-- START Document excerpt --

Kwame Opoku-Duku: Chelsea, I was reading one of your poems to my lover, and as I was reading it, my hands started shaking. That’s an amazing thing to be able to do to someone, and the word I kept coming back to when describing your work was “fearless.” You take risks that so many writers don’t, and the result is something that is beautiful—even while unsettling the reader, even while filling the reader with a sense of ache. Could you talk a little about what it was like to create a work like this? Was there a point when you had written a few of these poems and realized you have something special on your hands?
Chelsea Dingman: In terms of risk and trying to be fearless and trying to be in service of those poems, I was told my first year of grad school that basically women have a harder time getting published if they write anything that is “women-centric,” you know, that has something to do with women’s issues, so there was a point when I had started writing some of the poems that are in my book before grad school, and I had just decided that I was going to write in service of the poem, no matter if anyone was ever going to read it. Like, you have to be fearless enough to go where the poem needs to go, without worrying about audience, or purpose, or anything else. So, in terms of fearlessness, I’m always striving to where the poem needs to go.

-- END Document excerpt --

Problems to work on:
**1.** Can you convert the rows below into a numbered list, dropping any blank lines and leaving out the pictures?
**2.** Could you carry on the poetry interview above from its last sentence?

-- START Data provided --

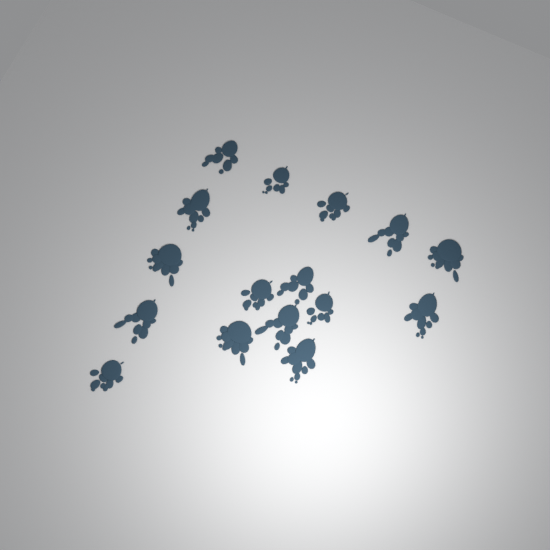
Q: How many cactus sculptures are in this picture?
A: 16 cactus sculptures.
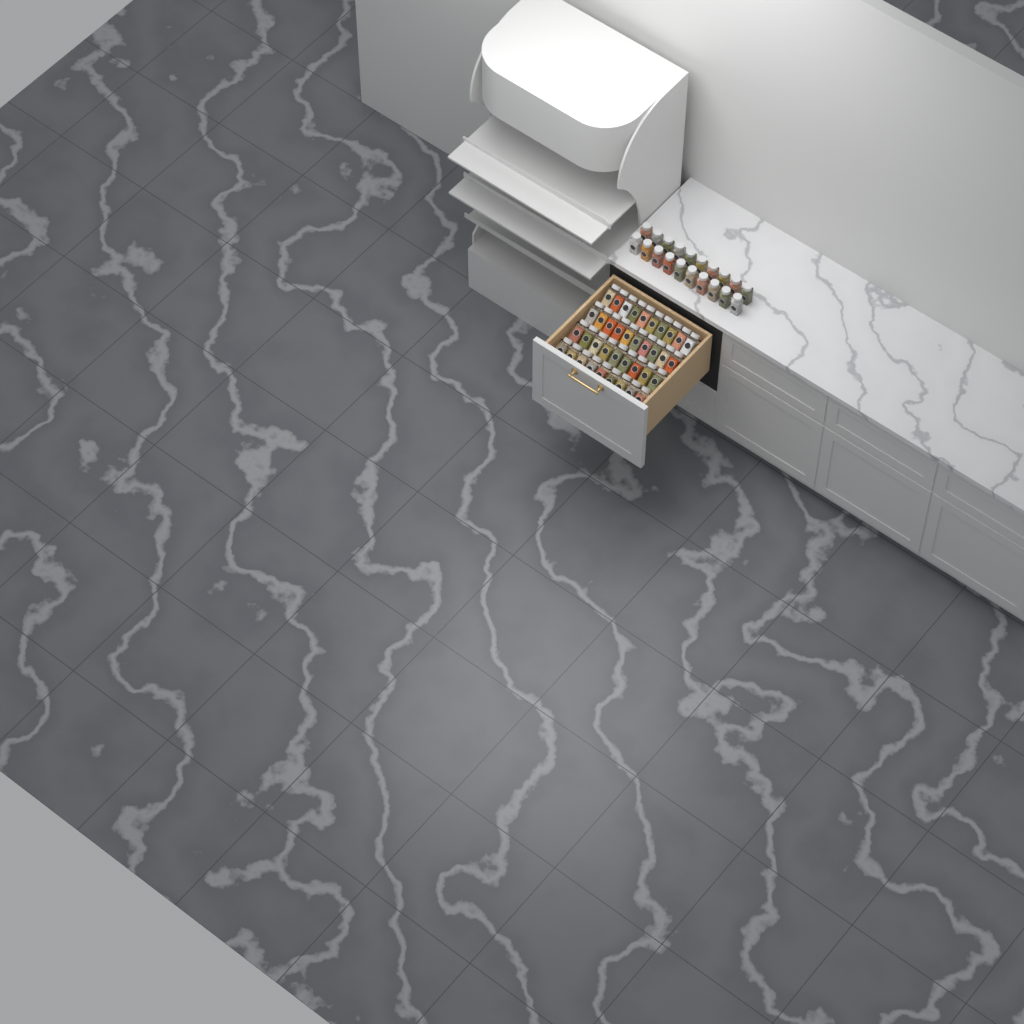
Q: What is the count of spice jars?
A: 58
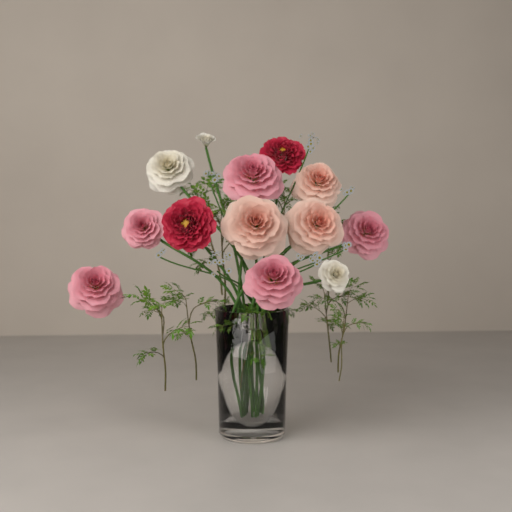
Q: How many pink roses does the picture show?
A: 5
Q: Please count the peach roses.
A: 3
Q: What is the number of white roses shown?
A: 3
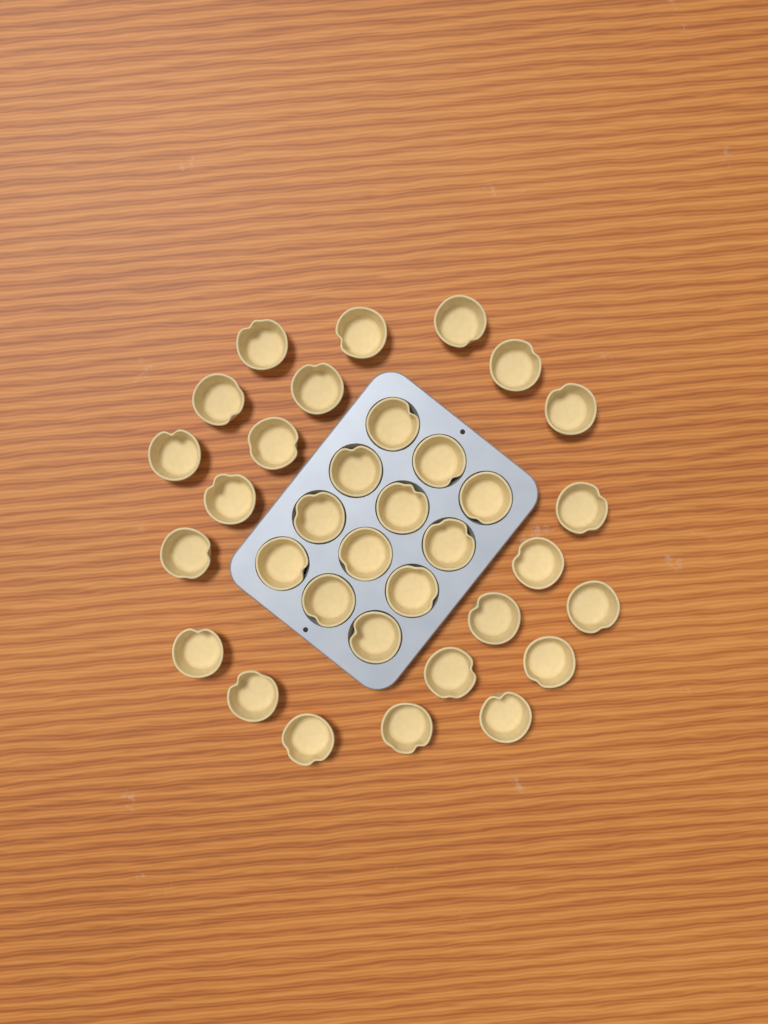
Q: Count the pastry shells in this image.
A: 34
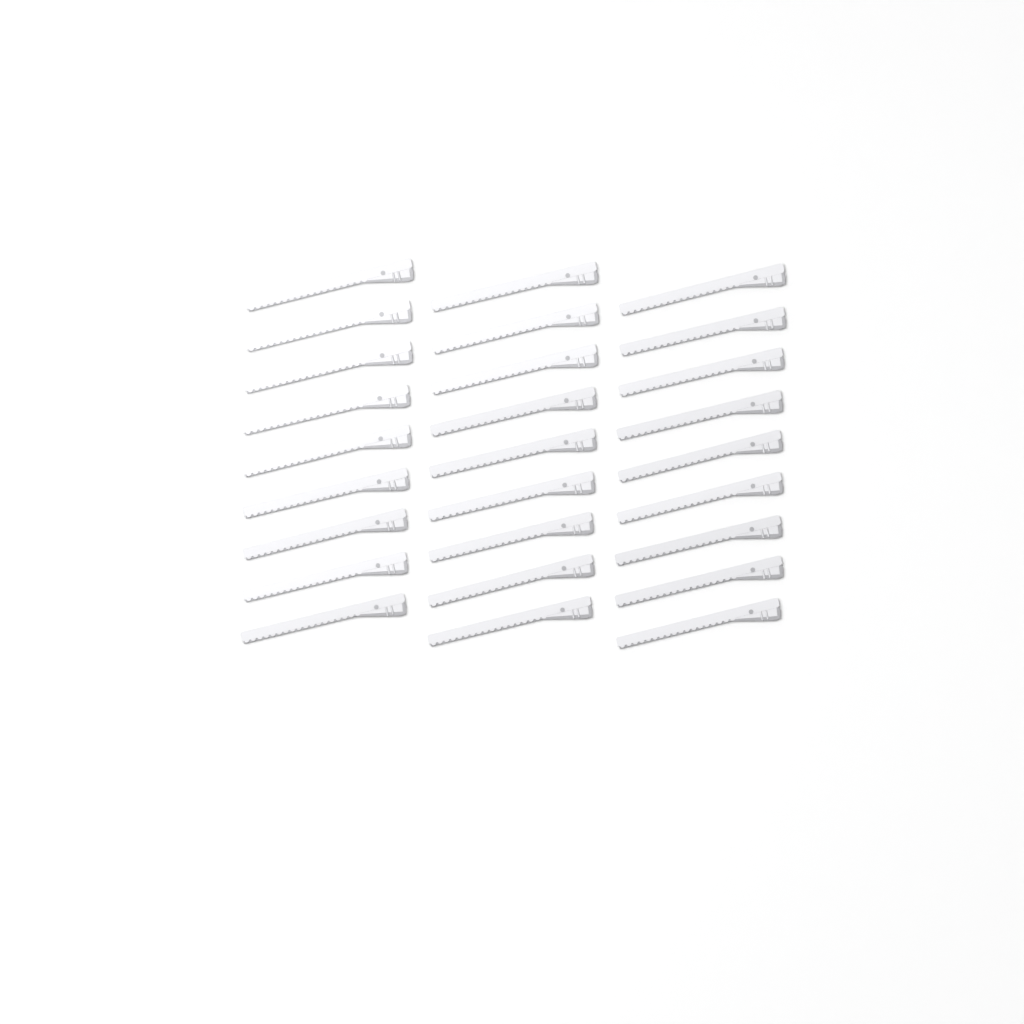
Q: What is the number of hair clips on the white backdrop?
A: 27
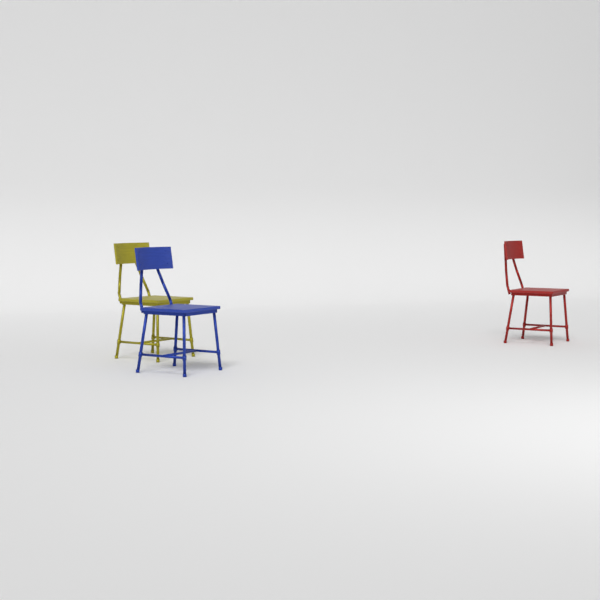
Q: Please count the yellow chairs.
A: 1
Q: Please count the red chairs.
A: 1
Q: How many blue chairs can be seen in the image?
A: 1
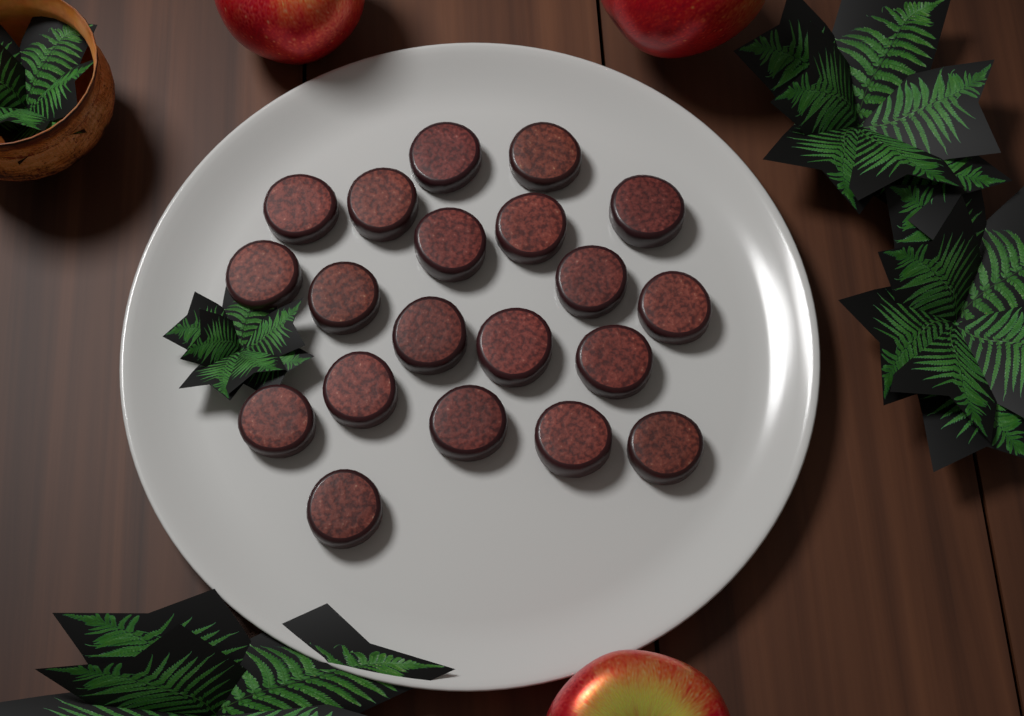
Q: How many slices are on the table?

-- END Data provided --

Task-by-task results:
**1.**
1. Q: How many cactus sculptures are in this picture?
2. A: 16 cactus sculptures.
3. Q: What is the count of spice jars?
4. A: 58
5. Q: How many pink roses does the picture show?
6. A: 5
7. Q: Please count the peach roses.
8. A: 3
9. Q: What is the number of white roses shown?
10. A: 3
11. Q: Count the pastry shells in this image.
12. A: 34
13. Q: What is the number of hair clips on the white backdrop?
14. A: 27
15. Q: Please count the yellow chairs.
16. A: 1
17. Q: Please count the red chairs.
18. A: 1
19. Q: How many blue chairs can be seen in the image?
20. A: 1
21. Q: How many slices are on the table?

**2.**
KO: Yes! So, have you always written like this, or is this a style that you’ve worked toward, in terms of the risks you take? Because for me, this is always something I’m trying to cultivate, and it’s scary, because risk is so difficult for people. We use things like irony, or the fantastic to avoid staring at that thing that scares us, as artists and as humans. Especially , considering that people told you—I guess, I don’t really understand what “women-centric” means, but—
CD: Well, you know, anything related to the female body, and things like that, because I was writing about—and the speaker is a woman in the poems—things like child birth and things that are specific to women. And one of my mentors said, “This will be really difficult,” and had me read essays by Rachel Zucker and other people who were talking about this. I think part of that, part of what you’re talking about is risking that—and I hate to use this word—but “sentimentality,” in a way. Risking going to the places where it’s scary to go is risking a level of sentimentality that isn’t always what people want in a poem. I feel like that was the line I had to learn to draw. Like, when you’re younger, and it seems like every undergrad’s poems are super angsty, or whatever. I feel like that’s where I learned the difference between craft and angst and tried to fit it all in a poem. I’ve always kind of written like that, but it was finding the craft elements that were going to be the best vehicle for them.
KO: I think it was Allison Joseph who said that your poems “almost make you want to look away,” and I thought that would be such a great compliment, because it’s work that really leaves a mark on you. In that poem “Testimony of Hinges” you write, “I broke my wrists to give you my hands, // sawed clean through the bone. I dreamt / new hands, pink-tipped fingers / to drag over the knobs of your spine.”
That’s such a beautiful line, and I think that this is more a statement than a question, but one of the things I loved about your work is the way you focus on the body and the way you formed concepts of masculinity and femininity through your imagery. One example is the way men are imagined as trees being felled. I was curious if that’s something you find intuitive, or if it’s something that took time to craft?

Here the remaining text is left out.